→ **Your instructions**:
The entries below must be retyped exactly. Pictures are to be omitted.

→ **Dataset excerpts**:
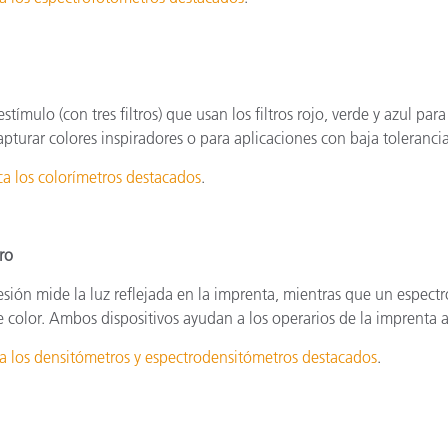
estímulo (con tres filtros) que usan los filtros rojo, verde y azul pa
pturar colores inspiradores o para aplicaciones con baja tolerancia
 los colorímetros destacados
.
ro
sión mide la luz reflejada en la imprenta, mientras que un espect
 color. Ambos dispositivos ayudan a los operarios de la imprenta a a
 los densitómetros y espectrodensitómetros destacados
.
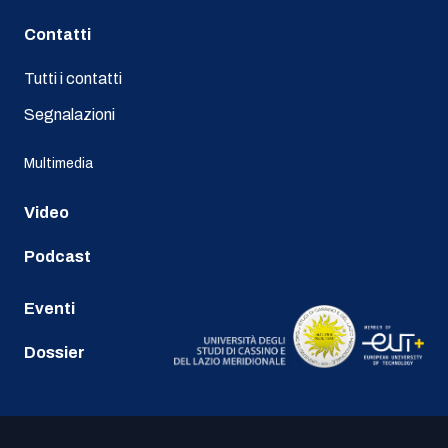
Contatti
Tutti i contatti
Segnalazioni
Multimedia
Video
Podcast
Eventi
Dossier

→ **Problem solution**:
estímulo (con tres filtros) que usan los filtros rojo, verde y azul pa
pturar colores inspiradores o para aplicaciones con baja tolerancia
 los colorímetros destacados
.
ro
sión mide la luz reflejada en la imprenta, mientras que un espect
 color. Ambos dispositivos ayudan a los operarios de la imprenta a a
 los densitómetros y espectrodensitómetros destacados
.
Contatti
Tutti i contatti
Segnalazioni
Multimedia
Video
Podcast
Eventi
Dossier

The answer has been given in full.